The hallmark symptom of shingles is a painful rash that blisters. But symptoms such as tingling, pain, fever, and headache can occur before a rash appears.

Shingles (herpes zoster) is a viral infection that affects the nerves. Reactivation of the chickenpox virus (varicella-zoster virus, or VZV) causes shingles. VZV remains dormant in your nerves after infection.

Shingles is most common in people who are immunocompromised or over 50 years old. You can get shingles even if you were vaccinated against chickenpox or had chickenpox as a child.

There’s no cure for shingles, but early diagnosis and treatment can help reduce the severity of symptoms and lower your risk of complications. Keep reading to learn how to recognize some of the early symptoms.

Around 1–2 days before a shingles rash appears, you may experience these early symptoms in the affected area:

  • skin sensitivity to touch or fabric
  • tingling
  • burning
  • pain
  • itching

You may also have these overall bodily symptoms:

  • fever and chills
  • extreme sensitivity to light (photophobia)
  • fatigue
  • headache
  • upset stomach

What a shingles rash looks like

At first, a shingles rash may look like small, red bumps or spots. These spots will appear on one side of the body following the path of the affected nerve. The spots will soon turn into fluid-filled, oozing blisters.

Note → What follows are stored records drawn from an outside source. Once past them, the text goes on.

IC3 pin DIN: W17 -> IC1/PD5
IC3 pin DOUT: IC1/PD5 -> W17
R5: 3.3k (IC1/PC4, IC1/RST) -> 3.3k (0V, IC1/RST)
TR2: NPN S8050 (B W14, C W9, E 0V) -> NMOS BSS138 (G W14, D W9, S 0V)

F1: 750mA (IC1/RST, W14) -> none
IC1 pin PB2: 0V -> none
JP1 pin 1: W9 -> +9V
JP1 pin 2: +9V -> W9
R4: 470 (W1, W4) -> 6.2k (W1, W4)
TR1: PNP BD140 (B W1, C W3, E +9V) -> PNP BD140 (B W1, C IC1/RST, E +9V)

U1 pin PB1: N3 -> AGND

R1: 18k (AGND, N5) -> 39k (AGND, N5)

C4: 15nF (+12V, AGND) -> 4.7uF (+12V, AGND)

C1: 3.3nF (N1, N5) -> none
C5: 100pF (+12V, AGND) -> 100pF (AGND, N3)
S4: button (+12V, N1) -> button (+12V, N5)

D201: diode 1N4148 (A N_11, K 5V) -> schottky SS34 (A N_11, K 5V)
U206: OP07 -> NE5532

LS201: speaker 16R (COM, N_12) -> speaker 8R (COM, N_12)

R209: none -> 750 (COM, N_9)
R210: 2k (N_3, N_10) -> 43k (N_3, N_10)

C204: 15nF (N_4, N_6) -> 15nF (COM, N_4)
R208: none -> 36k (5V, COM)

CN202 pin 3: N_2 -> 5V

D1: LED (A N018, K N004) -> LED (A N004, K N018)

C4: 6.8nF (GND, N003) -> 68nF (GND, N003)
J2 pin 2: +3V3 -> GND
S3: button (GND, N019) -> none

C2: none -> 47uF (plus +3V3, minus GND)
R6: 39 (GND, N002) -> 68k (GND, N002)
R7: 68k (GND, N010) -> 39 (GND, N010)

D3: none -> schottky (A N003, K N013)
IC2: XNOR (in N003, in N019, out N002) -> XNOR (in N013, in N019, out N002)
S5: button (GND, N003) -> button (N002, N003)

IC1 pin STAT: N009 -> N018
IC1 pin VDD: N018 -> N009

The skin underneath the blisters will look pink or red if you have white or light skin. Black or brown skin may take on a purplish hue or have no discoloration.

The blisters typically crack open, bleed, and start to scab over within 7–10 days.

To prevent infection, avoid scratching or picking at the scabs. They will fall off on their own within 2–4 weeks.

Where shingles rashes occur

Unlike chicken pox, which can affect your entire body, a shingles rash usually erupts only on one side. You can get shingles anywhere, but the most common sites are the torso or the face.

If you have shingles on your torso, the painful rash it causes may wrap around one side of your body, from your stomach or chest to your spine.

If you have shingles on your face, it may affect the forehead, eye area, mouth, and ears.

During an active shingles outbreak, you may experience these symptoms in addition to a painful rash:

  • headache
  • muscle aches
  • fever
  • stomach pain
  • nausea and vomiting

You may confuse shingles for other conditions, especially at first. Once the shingles rash fully forms, its location and one-sided appearance may be enough to rule out other diagnoses.

Shingles can sometimes be mistaken for:

It’s important to contact a healthcare professional as soon as you notice symptoms or suspect that you may have shingles. Antiviral medications are most effective if started within 3 days of rash.

A healthcare professional can provide a diagnosis and prescribe or recommend treatments to reduce your symptoms and the risk of ongoing pain and other complications.

Shingles on the face is a medical emergency because it can affect your sight or hearing. If you get shingles anywhere on your face or neck, let a healthcare professional know immediately or go to an urgent care facility.

Is shingles contagious?

Shingles is not contagious. It’s due to reactivation of the virus within your own body.

However, if you have not had chickenpox, you may get it from someone with shingles. This will only occur if you come into direct contact with fluid from the shingles rash.

What are the stages of shingles?

The first of three stages of shingles is the preeruptive phase, also known as preherpetic neuralgia. This causes early symptoms like tingling before blisters appear.

The second stage is the acute eruptive phase, characterized by a blister-filled rash. Other symptoms, like pain, may worsen and become severe.

Most people with shingles don’t enter the third stage, which is the chronic phase known as postherpetic neuralgia (PHN). With PHN, you experience ongoing pain and nerve symptoms after the rash and blisters have disappeared. These symptoms can last for months or even years.

Will shingles go away on its own?

Shingles resolves on its own without medical treatment. However, seeing a healthcare professional can reduce its duration, severity, and risk of complications.

Shingles is characterized by a painful, blistery rash. Early symptoms often include sensations like tingling, pain, and burning, where the rash will appear.

If you think you may be getting shingles, see a healthcare professional. They can provide an early diagnosis and recommend treatments to relieve symptoms.